Work task :: Nothing is needed except the lines below that run from the one with "#40d1f4; stroke-width: 5.5" through the one with "#2c627e; stroke: #f4e6f8;", repeated exactly.

Excerpts from a dataset ::
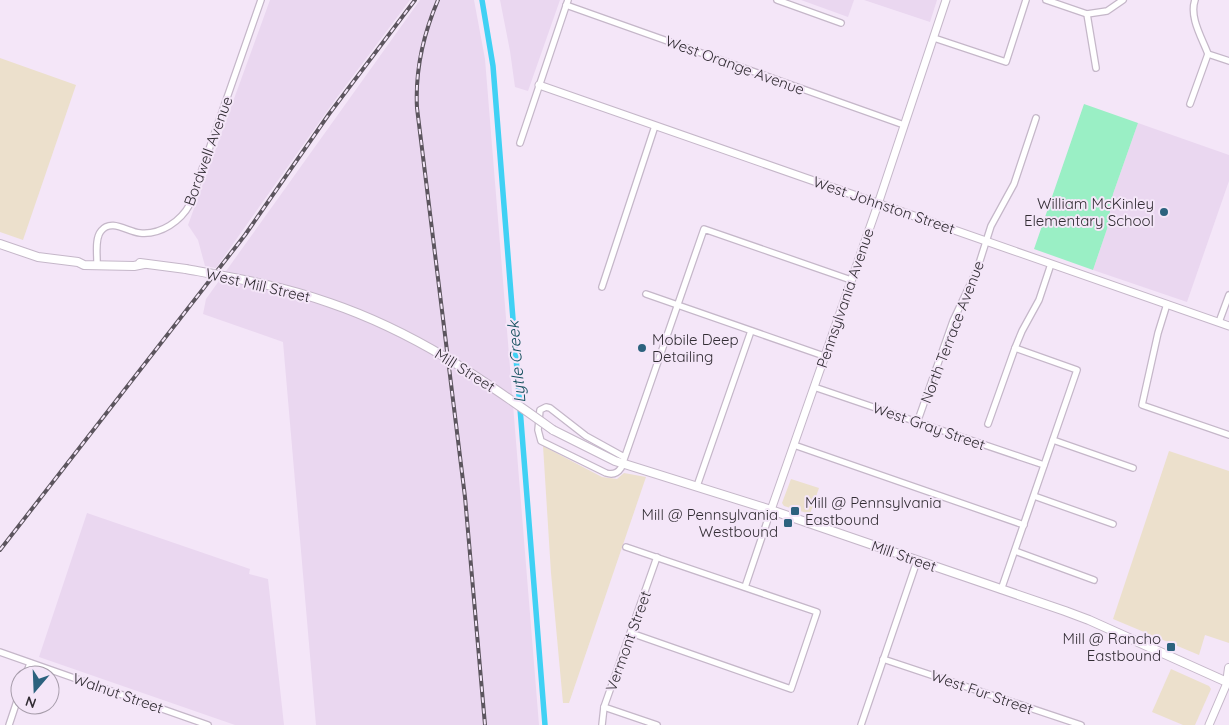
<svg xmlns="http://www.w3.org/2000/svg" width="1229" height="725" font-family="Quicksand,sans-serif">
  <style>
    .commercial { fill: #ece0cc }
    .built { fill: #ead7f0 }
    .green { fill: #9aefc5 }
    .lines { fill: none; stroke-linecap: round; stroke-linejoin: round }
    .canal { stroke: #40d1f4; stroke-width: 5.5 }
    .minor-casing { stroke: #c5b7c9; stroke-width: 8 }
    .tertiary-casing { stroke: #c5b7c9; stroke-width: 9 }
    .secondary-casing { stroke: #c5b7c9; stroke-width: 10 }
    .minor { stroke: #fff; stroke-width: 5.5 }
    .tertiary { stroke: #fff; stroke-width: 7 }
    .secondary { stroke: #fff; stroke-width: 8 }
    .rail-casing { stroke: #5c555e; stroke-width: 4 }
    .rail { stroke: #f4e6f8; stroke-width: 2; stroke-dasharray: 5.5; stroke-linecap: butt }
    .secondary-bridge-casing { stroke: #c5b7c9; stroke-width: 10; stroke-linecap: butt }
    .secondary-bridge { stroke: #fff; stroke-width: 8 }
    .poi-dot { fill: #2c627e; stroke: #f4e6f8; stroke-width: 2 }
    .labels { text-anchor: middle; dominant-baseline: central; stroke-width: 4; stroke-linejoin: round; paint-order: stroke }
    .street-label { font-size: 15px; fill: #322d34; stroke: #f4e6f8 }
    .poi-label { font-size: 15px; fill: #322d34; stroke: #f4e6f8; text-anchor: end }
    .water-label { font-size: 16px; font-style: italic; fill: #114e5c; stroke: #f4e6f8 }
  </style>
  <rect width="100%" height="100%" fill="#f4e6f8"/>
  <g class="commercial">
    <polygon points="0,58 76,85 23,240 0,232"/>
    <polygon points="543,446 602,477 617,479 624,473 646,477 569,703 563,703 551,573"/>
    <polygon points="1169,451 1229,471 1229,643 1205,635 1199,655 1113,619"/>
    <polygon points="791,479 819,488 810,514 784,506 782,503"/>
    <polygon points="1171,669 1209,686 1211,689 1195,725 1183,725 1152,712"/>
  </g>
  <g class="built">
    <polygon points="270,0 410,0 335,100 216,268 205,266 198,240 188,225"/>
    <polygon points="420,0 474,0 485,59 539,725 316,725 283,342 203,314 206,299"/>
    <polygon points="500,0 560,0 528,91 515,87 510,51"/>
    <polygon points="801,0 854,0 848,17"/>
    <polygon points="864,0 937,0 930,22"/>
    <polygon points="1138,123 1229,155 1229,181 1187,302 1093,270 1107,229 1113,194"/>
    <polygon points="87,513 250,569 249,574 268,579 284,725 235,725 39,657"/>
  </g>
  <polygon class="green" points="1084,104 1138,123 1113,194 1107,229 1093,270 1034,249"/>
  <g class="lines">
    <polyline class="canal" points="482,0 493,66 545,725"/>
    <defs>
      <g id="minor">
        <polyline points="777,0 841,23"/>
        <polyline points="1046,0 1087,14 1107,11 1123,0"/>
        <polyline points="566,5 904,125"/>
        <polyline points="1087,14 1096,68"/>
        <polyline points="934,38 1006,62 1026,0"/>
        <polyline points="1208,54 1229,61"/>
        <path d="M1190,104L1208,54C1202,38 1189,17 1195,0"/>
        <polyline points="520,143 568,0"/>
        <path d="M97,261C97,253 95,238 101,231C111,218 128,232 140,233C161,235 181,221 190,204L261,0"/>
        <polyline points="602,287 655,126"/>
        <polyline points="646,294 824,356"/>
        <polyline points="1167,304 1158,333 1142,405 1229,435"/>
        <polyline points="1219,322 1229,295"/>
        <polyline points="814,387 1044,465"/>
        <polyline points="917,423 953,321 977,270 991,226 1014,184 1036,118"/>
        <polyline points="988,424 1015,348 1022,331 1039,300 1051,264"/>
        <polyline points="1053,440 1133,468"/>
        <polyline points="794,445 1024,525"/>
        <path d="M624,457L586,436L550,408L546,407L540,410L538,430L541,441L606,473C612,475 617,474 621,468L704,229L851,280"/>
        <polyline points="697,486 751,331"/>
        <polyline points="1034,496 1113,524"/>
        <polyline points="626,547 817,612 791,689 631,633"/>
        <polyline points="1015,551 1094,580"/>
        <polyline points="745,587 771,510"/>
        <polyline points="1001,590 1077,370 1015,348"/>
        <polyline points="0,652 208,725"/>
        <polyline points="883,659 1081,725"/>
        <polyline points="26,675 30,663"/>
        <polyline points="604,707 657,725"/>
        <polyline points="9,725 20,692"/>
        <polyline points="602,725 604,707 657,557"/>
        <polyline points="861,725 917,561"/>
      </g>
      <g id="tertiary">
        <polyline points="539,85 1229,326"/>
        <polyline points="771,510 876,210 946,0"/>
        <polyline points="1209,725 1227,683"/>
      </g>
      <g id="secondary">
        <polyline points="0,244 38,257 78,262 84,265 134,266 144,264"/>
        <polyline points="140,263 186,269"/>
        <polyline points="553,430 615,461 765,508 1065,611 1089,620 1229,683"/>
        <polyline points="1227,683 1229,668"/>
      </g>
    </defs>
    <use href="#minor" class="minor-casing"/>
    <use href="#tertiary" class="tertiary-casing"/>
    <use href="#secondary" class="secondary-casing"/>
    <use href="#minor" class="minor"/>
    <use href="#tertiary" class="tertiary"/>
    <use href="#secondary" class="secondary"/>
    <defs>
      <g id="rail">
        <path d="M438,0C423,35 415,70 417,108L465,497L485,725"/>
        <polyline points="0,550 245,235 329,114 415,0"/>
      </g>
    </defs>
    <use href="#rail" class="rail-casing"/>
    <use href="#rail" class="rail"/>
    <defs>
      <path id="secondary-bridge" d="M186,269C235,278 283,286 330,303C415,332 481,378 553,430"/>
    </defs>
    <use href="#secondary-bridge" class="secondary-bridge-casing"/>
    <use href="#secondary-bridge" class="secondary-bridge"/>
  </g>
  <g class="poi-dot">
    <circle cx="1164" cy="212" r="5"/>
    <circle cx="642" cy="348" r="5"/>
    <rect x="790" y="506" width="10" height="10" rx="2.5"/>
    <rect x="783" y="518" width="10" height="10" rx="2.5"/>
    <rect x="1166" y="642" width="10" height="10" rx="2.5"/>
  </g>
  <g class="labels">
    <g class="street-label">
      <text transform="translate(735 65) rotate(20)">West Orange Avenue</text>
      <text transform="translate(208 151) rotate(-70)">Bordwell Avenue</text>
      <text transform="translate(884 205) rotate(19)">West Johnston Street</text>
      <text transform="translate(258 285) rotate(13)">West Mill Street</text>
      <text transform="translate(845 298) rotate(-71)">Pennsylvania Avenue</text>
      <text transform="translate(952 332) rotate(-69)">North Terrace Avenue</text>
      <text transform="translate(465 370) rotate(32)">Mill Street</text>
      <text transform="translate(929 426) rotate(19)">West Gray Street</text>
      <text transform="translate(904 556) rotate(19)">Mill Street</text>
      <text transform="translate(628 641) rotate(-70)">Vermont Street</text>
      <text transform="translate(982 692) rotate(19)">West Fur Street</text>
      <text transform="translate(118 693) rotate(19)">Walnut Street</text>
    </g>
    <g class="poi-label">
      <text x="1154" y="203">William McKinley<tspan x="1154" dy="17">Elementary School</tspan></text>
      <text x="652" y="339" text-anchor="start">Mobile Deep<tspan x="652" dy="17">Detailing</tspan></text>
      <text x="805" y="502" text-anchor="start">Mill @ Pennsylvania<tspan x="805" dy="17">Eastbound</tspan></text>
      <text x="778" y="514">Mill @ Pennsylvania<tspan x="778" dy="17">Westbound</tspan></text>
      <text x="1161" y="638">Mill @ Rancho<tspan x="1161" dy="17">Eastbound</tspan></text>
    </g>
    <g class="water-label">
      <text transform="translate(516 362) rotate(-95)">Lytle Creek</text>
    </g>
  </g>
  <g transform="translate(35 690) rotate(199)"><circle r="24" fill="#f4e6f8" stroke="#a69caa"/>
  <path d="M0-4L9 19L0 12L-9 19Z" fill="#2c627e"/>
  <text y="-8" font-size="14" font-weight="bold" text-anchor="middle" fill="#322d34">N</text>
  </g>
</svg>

--

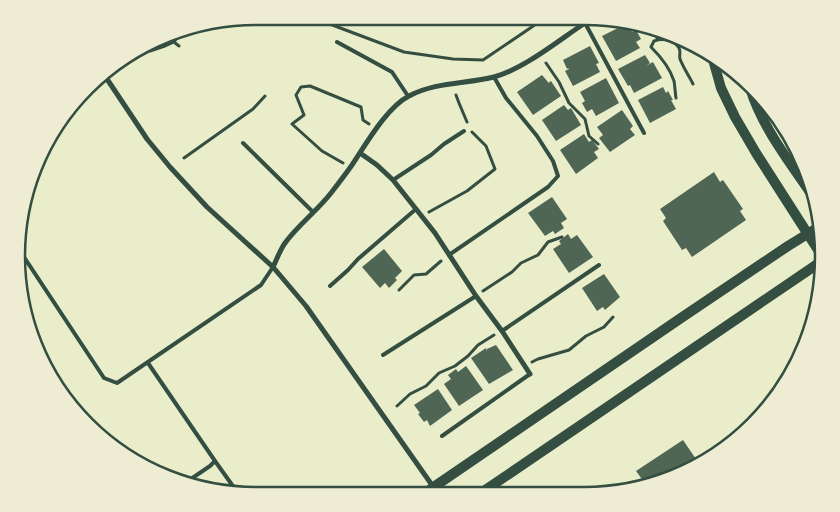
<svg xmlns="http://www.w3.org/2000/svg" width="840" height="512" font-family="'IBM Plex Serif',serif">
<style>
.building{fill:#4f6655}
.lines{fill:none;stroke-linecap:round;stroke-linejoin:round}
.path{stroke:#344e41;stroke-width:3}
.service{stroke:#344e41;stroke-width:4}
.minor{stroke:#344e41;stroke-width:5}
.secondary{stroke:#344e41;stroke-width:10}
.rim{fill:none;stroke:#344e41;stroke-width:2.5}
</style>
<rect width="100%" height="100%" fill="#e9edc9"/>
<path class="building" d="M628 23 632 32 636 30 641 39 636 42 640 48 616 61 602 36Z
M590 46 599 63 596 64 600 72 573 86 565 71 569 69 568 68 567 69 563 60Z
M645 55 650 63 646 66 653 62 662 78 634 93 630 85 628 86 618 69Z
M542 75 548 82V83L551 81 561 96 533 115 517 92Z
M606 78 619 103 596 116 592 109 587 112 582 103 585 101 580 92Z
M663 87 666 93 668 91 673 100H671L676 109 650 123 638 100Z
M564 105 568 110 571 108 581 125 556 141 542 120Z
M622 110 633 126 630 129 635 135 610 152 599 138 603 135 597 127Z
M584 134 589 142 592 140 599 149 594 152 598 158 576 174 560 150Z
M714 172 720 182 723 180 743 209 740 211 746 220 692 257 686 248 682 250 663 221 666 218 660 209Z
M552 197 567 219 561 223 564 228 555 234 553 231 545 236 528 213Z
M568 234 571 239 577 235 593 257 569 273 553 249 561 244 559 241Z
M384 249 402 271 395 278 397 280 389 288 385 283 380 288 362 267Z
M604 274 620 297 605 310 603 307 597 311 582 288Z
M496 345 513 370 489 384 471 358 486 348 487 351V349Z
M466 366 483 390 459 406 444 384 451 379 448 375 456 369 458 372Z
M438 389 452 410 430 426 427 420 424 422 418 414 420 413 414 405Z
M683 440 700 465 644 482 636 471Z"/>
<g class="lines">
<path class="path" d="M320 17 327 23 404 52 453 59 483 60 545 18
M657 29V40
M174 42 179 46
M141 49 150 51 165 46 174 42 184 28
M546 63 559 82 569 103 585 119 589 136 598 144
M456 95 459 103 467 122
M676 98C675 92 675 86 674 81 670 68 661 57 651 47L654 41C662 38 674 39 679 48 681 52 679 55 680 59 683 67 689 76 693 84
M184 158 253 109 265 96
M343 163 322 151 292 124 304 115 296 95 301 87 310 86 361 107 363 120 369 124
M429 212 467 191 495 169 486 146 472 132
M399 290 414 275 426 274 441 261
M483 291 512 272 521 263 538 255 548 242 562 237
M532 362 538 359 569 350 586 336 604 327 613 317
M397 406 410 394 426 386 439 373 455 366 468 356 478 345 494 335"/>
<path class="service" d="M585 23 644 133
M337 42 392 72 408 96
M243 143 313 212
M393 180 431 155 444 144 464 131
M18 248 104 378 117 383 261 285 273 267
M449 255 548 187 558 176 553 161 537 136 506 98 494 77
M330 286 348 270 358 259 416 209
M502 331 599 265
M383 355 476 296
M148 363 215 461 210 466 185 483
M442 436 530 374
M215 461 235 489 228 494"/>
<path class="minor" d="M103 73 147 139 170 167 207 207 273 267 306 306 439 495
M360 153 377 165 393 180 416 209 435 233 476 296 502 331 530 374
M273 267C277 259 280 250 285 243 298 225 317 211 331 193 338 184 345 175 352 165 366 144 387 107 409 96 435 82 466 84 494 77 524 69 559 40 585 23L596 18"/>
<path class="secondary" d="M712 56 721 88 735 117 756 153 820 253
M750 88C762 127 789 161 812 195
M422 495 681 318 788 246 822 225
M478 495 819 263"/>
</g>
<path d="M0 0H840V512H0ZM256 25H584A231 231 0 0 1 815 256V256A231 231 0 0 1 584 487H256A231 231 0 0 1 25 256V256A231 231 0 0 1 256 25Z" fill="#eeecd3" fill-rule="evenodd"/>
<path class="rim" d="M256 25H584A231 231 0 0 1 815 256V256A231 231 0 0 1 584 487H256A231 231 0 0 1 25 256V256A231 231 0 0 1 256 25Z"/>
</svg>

Answer to the exercise ::
    .canal { stroke: #40d1f4; stroke-width: 5.5 }
    .minor-casing { stroke: #c5b7c9; stroke-width: 8 }
    .tertiary-casing { stroke: #c5b7c9; stroke-width: 9 }
    .secondary-casing { stroke: #c5b7c9; stroke-width: 10 }
    .minor { stroke: #fff; stroke-width: 5.5 }
    .tertiary { stroke: #fff; stroke-width: 7 }
    .secondary { stroke: #fff; stroke-width: 8 }
    .rail-casing { stroke: #5c555e; stroke-width: 4 }
    .rail { stroke: #f4e6f8; stroke-width: 2; stroke-dasharray: 5.5; stroke-linecap: butt }
    .secondary-bridge-casing { stroke: #c5b7c9; stroke-width: 10; stroke-linecap: butt }
    .secondary-bridge { stroke: #fff; stroke-width: 8 }
    .poi-dot { fill: #2c627e; stroke: #f4e6f8; stroke-width: 2 }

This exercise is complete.